Note. Fall 2015 through fall 2016 (shaded red) are Pre-Treatment. Winter 2017 through winter 2019 (shaded green) are Treatment. Sample sizes of unique students per cohort: nA = 1,216, nB = 1,270,
nC = 1,395, nD = 1,460, nE = 1,313, nF = 1,080, nG = 1,072
Figure 2. Seven cohorts of students by grade and treatment status

Participants

This study included all students in grades 2–5 from 17 elementary schools in one rural school district in a mid-Atlantic state. Across the seven cohorts, participants included 8,806 students in total, with 56% qualified for federal lunch subsidies, 17% with disabilities, 74% identifying as White, 10% as Black, 8% as Hispanic, and 8% as Other. The school district employs approximately 300 classroom teachers in grades K-5. Publicly available achievement data from the Partnership for Assessment of Readiness for College and Careers (PARCC), given beginning in third grade, indicating the percentage of students who met or exceeded state standards for literacy in the district and statewide from 2016–2019 are presented in . In 2016 and 2017, the year prior to Bookworms implementation and the first year of Bookworms implementation, respectively, this percentage was lower than the state average. In 2018 and 2019, the second and third years of Bookworms implementation, respectively, the percentage of fourth and fifth graders in the district who met or exceeded state standards for literacy either exceeded or was nearly equivalent to the statewide average in these grades.

Table 4. Percentage of students who met or exceeded state literacy standards by year and grade

Comparison

In 2015–16, the district implemented their BAU curriculum, serving as a baseline year in this study. The BAU curriculum was written by a district team and provided to all teachers by district ELA leads through a content management system. It was aligned to the CCSS requirements for text variety and complexity and emphasized writing strategies and text-based writing. Word study included weekly spelling lists and a vocabulary curriculum teaching Greek and Latin roots. BAU included whole-group instruction with text excerpts chosen from a commercial core program and augmented with novels, small-group guided reading instruction in which students were taught with texts matched to their instructional reading level, and a writer’s workshop with strategy instruction. Teachers received initial training on the BAU curriculum and ongoing coaching from district staff tasked specifically to support them.

Treatment

The district adopted Bookworms as their only curriculum in all grade levels with phased adoption of the composition lessons to acknowledge that district leaders believed their BAU writing instruction was sufficient. Bookworms is different from BAU in that Shared Reading texts were whole texts, instructional routines targeted fluency and involved explicit instruction, vocabulary instruction was connected to texts, students were provided differentiated skills-based instruction instead of guided reading, and read alouds and grammar instruction reduced the time for writing workshop. In 2016–17, all schools implemented Shared Reading, Differentiated Instruction, and the read aloud and sentence composing portions of ELA. They continued to implement their BAU composition curriculum. In 2017–18, they revised their writing strategy instruction to be consistent with Bookworms ELA design. In fall 2018–19, they began to implement all three Bookworms instructional blocks.

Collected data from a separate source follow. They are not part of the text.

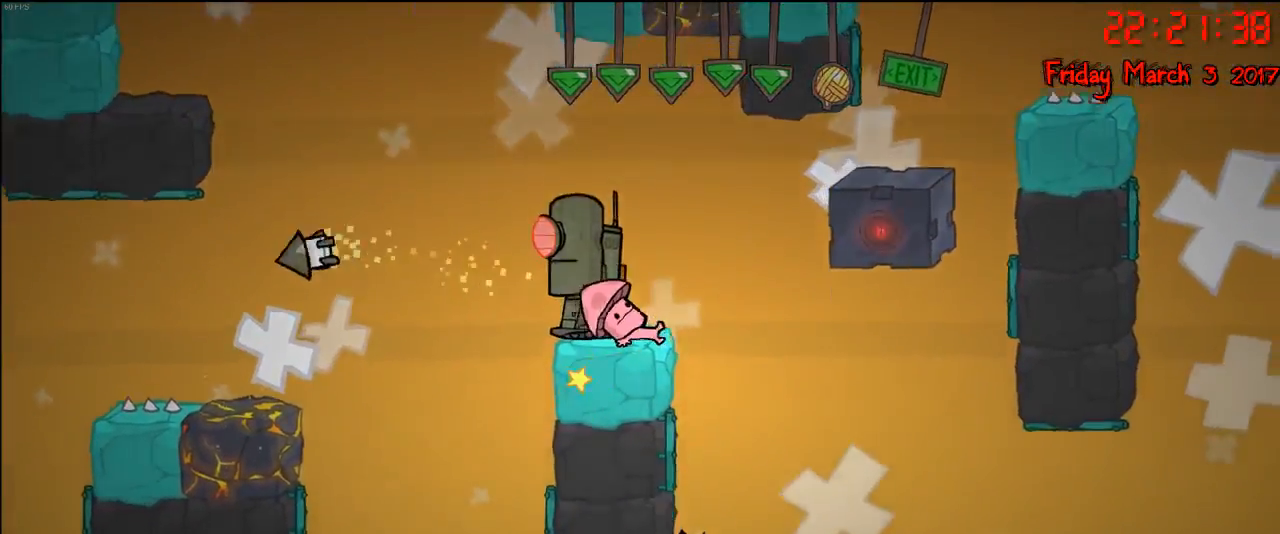
{"buttons": [], "left_stick": "up-right", "right_stick": "center", "events": [[33, "left_stick", "up-left"], [317, "A", "down"], [317, "left_stick", "up-right"], [350, "R2", "up"], [500, "A", "up"]]}
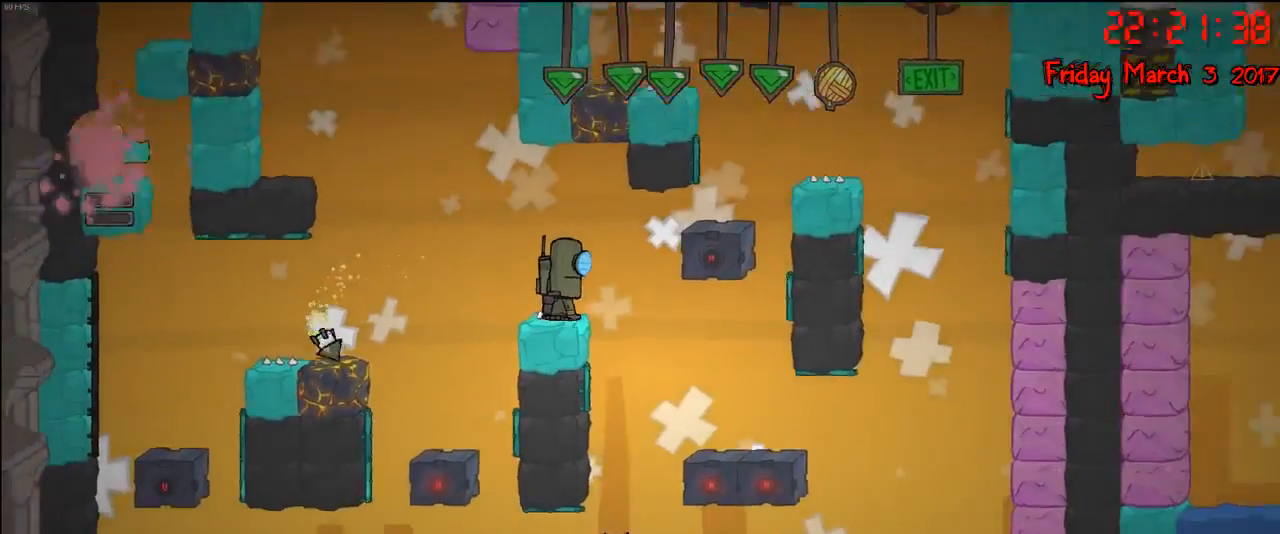
{"buttons": ["R2"], "left_stick": "up-right", "right_stick": "center", "events": [[117, "A", "down"], [317, "A", "up"], [400, "left_stick", "up-left"], [450, "R2", "down"], [483, "left_stick", "up-right"]]}
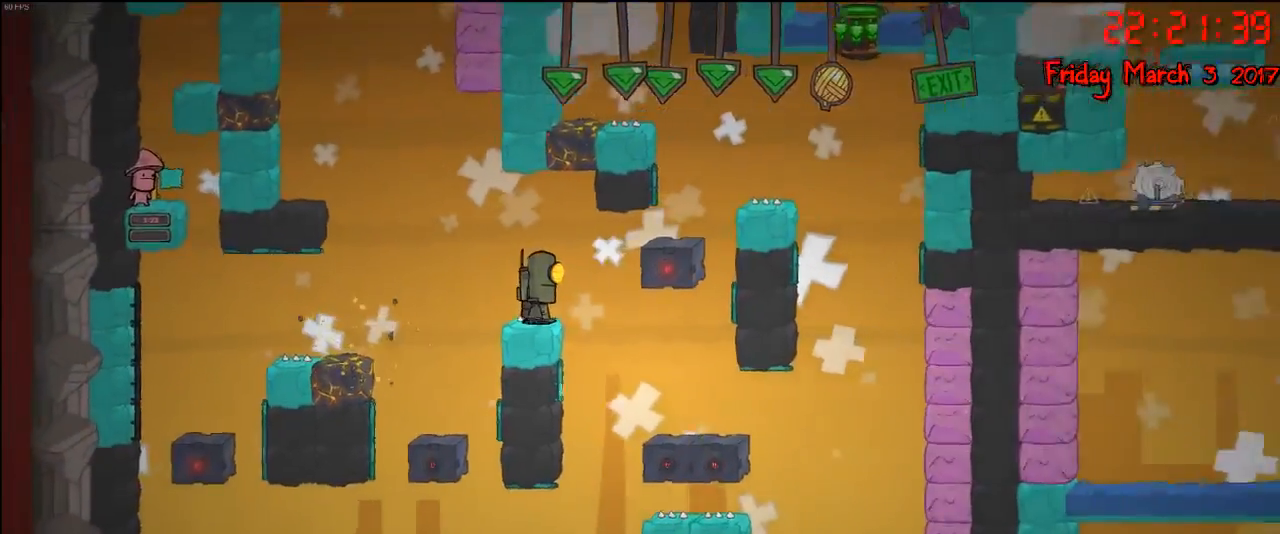
{"buttons": [], "left_stick": "right", "right_stick": "center", "events": [[300, "R2", "up"], [483, "left_stick", "right"]]}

School leaders and teachers received curriculum-specific training and coaching in all three years from instructional specialists associated with the curriculum. Initial training in Year 1 was day-long and grade-specific. In each year, the district contracted with a professional learning organization for curriculum coaches; these external coaches were assigned to provide support at individual or multiple schools. Principals in those schools scheduled coaching time during the day to include only a specific set of activities: classroom walkthroughs with confidential teacher debriefings, modeling lessons, facilitated individual or grade-level team planning sessions, support for scoring assessments and grouping students for Differentiated Instruction, and before-school question and answer sessions. In year one, the district received 208 days of support distributed across 17 schools. In year two, they received 135 days. In year three, they received 133 days. Across the three years, each school received an average of 28 days of curriculum-specific implementation support and coaching, fewer than 10 days per year.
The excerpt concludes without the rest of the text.